**READING PASSAGE:**
+ + +

Walk into the quality department of almost any mid-size health system and ask to see the clinical pathway for community-acquired pneumonia. There’s a good chance they have one. They may have had it for years.
Now ask how often it’s used.
That question tends to produce a different kind of answer: uncertainty, a mention of EHR integration challenges, a reference to a committee that’s been working on it. Sometimes silence.
This is the utilization gap—the distance between “we have a pathway” and “our clinicians follow it.” It’s the most common failure mode in clinical quality programs, the least measured, and the most consequential.
The Pathway That Exists Is Not the Pathway That Works
A clinical pathway that isn’t utilized is a document, not a tool. The distinction matters because the outcomes evidence for clinical pathways isn’t evidence for documents—it’s evidence for pathways that are actually used, at the right moment, by the right clinicians.
The value of an evidence-based protocol doesn’t accrue from its existence. It accrues from its utilization. A well-designed sepsis bundle that’s retrieved 40% of the time delivers 40% of the potential outcome improvement. The rest disappears into the variation gap.
For most health systems, the utilization rate of their clinical pathways is not known—not because the question isn’t important, but because the infrastructure to answer it doesn’t exist.
Why Utilization Fails
The pathways that don’t get used share common failure patterns.
Location. The pathway lives in a shared drive, a SharePoint folder, or an intranet page that no one navigates to during a clinical encounter. Busy clinicians follow protocols that are in their workflow, not protocols they have to retrieve.
Timing. Access at the moment of decision is different from access in principle. A pathway that requires three steps to find is effectively inaccessible in the emergency department at 2 a.m.
Currency. Pathways that haven’t been updated in two years lose clinician trust. If the guideline predates the last antibiogram update or the most recent IDSA guidance change, clinicians reasonably question whether it reflects current best practice.
Awareness. When new pathways are released or existing ones are updated, most health systems have no mechanism to ensure that clinicians know. Email announcements disappear. Policy acknowledgment clicks are completed without reading. The protocol exists—but nobody told the night shift.
Closing the Gap Requires More Than a Better Document
The utilization gap cannot be closed with better formatting or a nicer interface. Closing it requires integrating the pathway into the clinical workflow, not storing it adjacent to the workflow.
That means EHR integration—surfacing the relevant pathway at the moment of ordering, not as a reference available on request. It means attestation and awareness infrastructure that ensures clinicians know when protocols exist and when they change. And it means measurement: knowing, by topic, by unit, by provider, how often the pathway is being used—so that quality leadership can distinguish between a protocol that’s being followed and a protocol that’s being bypassed.
The path from “we have a pathway” to “our clinicians follow it” is an infrastructure journey, not a documentation project. Organizations that conflate the two invest in writing protocols without investing in delivering them—and then measure the wrong thing when outcomes disappoint.
The Gap Is Solvable
The gap between evidence and practice is not primarily a knowledge problem. Clinicians generally know what good care looks like. It’s an infrastructure problem—a failure to get the right guidance to the right clinician at the right moment, in a form they trust and a location they’ll actually use.
The utilization gap is solvable. But it requires a different investment than most health systems have made. Not more documents—better delivery.

+ + +

**DATA EXTRACTS:**

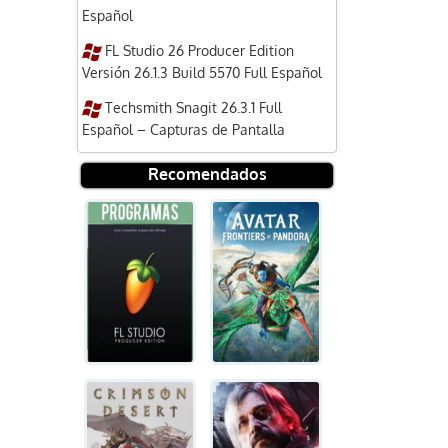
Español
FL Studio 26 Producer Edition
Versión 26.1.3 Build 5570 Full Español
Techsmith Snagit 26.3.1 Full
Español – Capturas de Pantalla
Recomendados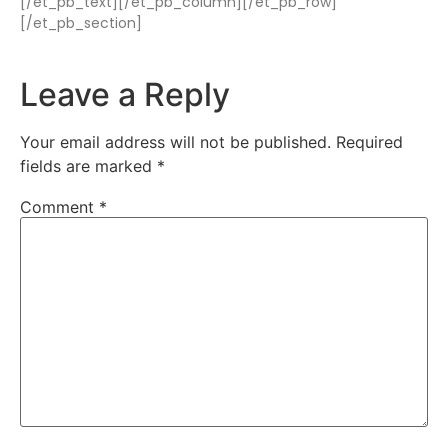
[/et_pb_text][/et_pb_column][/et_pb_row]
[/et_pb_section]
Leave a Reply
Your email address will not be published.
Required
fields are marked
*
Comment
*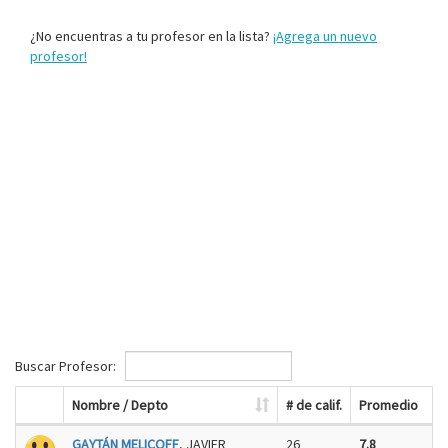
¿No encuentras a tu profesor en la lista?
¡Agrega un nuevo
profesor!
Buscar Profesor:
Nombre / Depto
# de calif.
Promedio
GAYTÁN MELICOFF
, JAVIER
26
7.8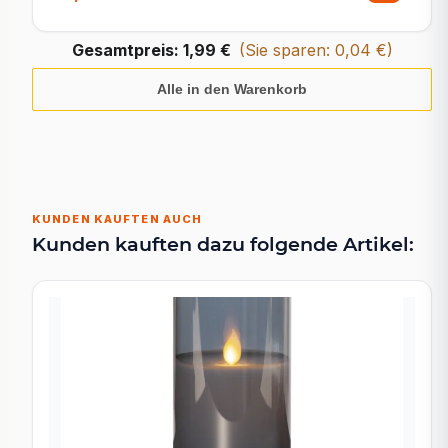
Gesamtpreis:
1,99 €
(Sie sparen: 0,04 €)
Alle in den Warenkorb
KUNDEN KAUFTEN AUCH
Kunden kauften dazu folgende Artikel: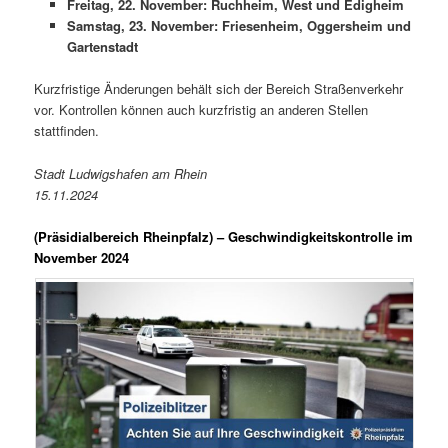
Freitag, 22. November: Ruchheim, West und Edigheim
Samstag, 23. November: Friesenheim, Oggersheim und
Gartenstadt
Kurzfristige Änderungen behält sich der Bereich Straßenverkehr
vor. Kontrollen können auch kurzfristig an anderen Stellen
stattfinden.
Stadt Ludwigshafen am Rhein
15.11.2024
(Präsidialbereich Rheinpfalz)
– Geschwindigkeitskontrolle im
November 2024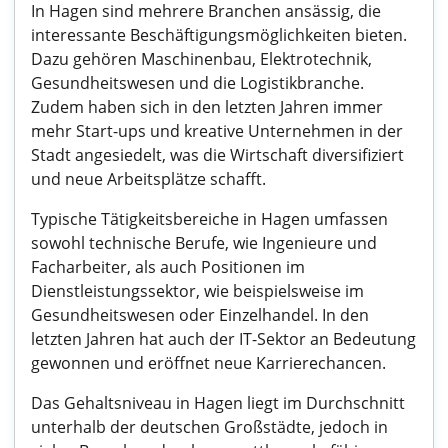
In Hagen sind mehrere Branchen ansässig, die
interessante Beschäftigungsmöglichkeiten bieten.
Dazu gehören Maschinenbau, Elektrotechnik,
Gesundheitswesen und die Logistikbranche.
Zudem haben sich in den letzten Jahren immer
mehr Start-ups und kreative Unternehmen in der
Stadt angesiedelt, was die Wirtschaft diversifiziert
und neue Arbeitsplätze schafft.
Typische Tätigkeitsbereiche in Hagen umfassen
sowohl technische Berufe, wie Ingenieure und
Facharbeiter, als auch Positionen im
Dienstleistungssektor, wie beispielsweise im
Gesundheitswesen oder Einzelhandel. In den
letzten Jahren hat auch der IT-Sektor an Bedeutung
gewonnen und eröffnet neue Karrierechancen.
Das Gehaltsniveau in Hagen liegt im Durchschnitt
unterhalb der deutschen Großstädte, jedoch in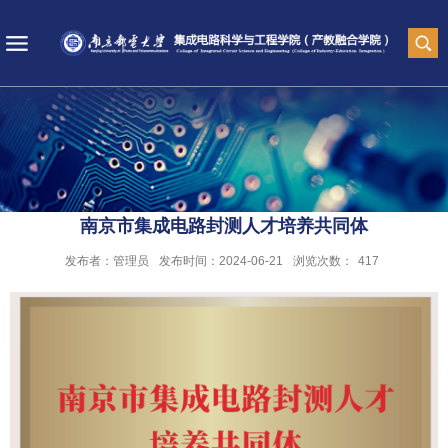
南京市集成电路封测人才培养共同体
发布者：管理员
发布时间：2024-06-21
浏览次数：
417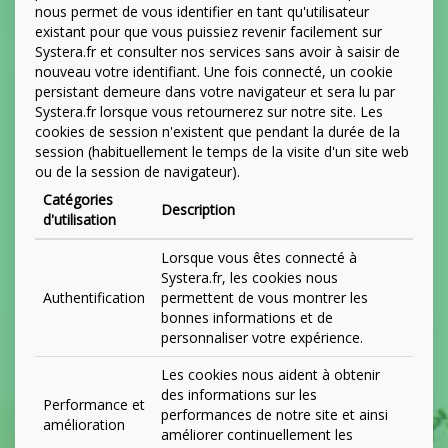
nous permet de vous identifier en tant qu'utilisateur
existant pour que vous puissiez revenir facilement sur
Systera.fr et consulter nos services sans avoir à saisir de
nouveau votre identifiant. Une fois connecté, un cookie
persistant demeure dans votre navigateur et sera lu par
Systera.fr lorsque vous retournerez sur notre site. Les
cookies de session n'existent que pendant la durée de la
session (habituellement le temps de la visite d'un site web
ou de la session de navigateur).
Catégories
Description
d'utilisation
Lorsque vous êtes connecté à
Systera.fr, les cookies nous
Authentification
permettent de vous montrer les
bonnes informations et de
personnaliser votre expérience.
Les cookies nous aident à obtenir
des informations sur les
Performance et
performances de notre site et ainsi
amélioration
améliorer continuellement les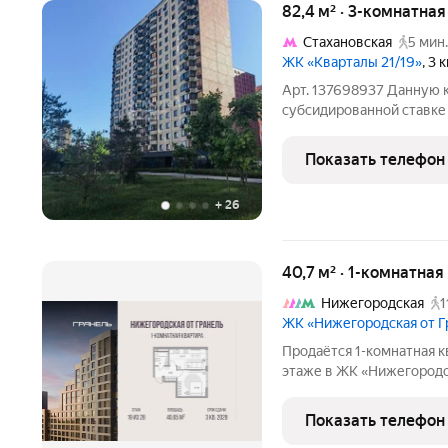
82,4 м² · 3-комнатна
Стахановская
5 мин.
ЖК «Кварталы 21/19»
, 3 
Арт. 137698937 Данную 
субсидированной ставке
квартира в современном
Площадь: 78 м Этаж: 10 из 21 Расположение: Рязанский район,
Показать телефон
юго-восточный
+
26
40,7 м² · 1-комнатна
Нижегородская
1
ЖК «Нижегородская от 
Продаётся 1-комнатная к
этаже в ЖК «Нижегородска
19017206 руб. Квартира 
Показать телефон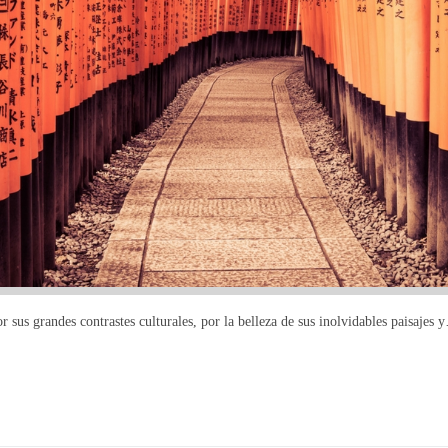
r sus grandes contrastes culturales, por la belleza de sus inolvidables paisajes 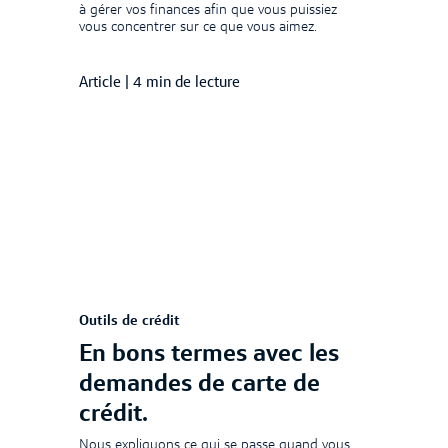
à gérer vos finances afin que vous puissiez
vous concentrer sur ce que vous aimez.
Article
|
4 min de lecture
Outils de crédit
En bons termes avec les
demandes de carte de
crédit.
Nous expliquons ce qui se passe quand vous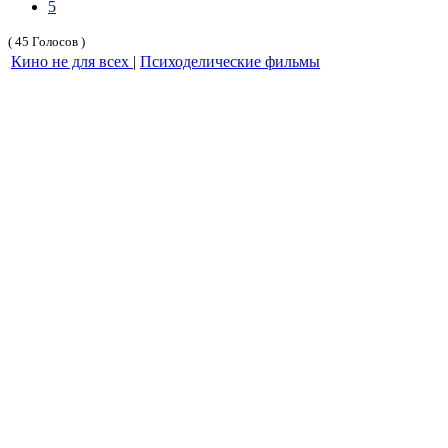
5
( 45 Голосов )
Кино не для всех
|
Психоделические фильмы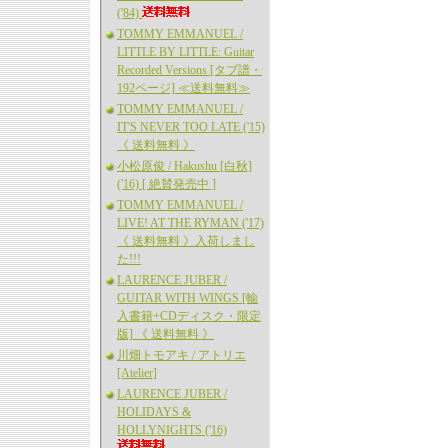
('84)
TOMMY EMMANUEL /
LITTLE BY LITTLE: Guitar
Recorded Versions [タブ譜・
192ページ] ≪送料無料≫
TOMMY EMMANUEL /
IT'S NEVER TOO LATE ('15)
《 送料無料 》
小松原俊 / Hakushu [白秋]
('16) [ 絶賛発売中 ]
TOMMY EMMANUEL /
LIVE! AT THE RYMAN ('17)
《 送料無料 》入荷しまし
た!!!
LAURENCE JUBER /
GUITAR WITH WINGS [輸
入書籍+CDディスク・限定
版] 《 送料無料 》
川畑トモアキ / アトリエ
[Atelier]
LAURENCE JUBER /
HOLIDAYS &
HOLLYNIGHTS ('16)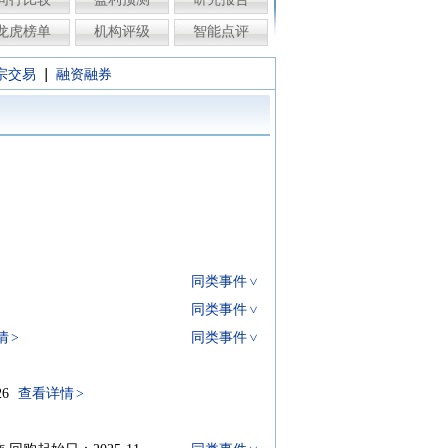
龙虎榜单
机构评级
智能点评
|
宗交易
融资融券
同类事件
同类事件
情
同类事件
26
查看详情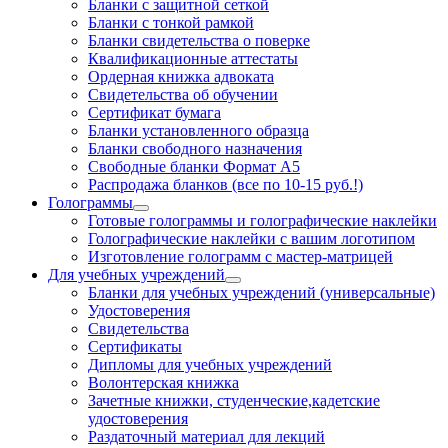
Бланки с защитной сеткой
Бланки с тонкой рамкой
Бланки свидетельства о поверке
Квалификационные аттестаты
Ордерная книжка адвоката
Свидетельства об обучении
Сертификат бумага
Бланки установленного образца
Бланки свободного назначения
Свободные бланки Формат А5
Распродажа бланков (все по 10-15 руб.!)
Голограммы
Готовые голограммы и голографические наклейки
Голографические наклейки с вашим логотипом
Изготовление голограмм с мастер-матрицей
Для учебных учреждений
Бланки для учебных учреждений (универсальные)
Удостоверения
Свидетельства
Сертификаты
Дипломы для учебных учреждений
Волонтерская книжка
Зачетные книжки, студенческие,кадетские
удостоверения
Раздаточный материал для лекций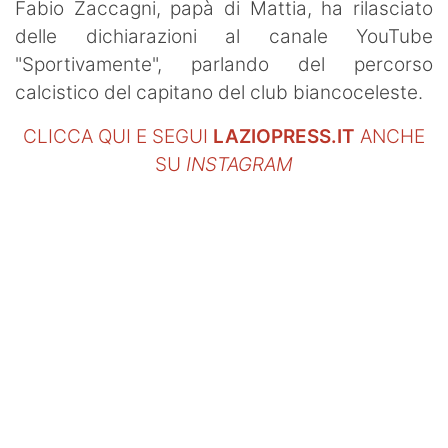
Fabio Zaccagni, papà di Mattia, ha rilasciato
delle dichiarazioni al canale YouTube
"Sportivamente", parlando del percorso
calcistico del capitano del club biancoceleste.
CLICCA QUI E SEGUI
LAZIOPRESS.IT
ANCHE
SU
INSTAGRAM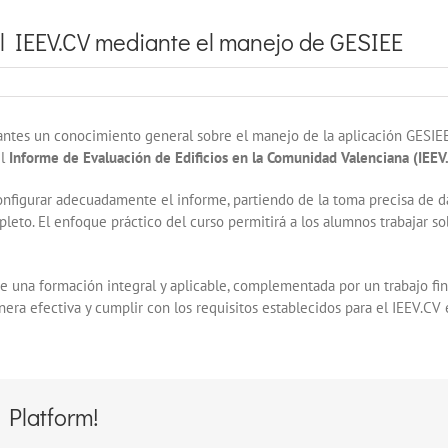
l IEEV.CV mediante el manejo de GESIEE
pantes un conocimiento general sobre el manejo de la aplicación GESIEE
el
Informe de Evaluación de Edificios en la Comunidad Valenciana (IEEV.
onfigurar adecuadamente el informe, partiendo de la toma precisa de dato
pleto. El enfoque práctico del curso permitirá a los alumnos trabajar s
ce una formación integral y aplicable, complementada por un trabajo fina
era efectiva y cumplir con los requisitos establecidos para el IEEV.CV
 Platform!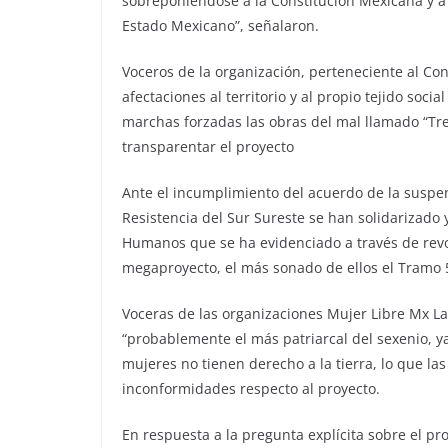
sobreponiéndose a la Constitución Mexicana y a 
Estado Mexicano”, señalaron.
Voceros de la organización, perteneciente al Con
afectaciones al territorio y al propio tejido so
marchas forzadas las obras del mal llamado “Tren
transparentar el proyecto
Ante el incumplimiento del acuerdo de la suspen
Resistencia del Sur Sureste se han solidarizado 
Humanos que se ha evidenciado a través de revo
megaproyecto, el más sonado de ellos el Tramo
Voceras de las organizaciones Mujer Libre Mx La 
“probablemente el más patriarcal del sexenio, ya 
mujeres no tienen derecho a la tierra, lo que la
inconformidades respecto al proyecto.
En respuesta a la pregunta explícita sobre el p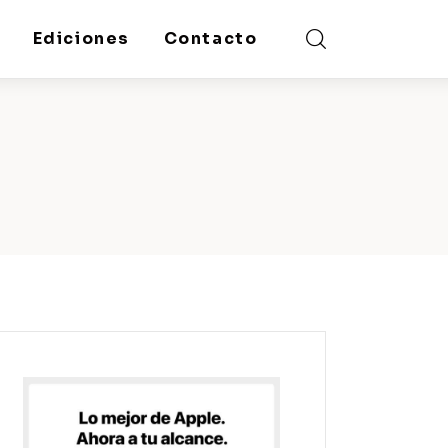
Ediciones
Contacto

+ + +

**THE TASK:** Reproduce the text on clinical pathway utilization verbatim from "That question tends" to "the right clinicians.".

**SOLUTION TO THE PROBLEM:**
That question tends to produce a different kind of answer: uncertainty, a mention of EHR integration challenges, a reference to a committee that’s been working on it. Sometimes silence.
This is the utilization gap—the distance between “we have a pathway” and “our clinicians follow it.” It’s the most common failure mode in clinical quality programs, the least measured, and the most consequential.
The Pathway That Exists Is Not the Pathway That Works
A clinical pathway that isn’t utilized is a document, not a tool. The distinction matters because the outcomes evidence for clinical pathways isn’t evidence for documents—it’s evidence for pathways that are actually used, at the right moment, by the right clinicians.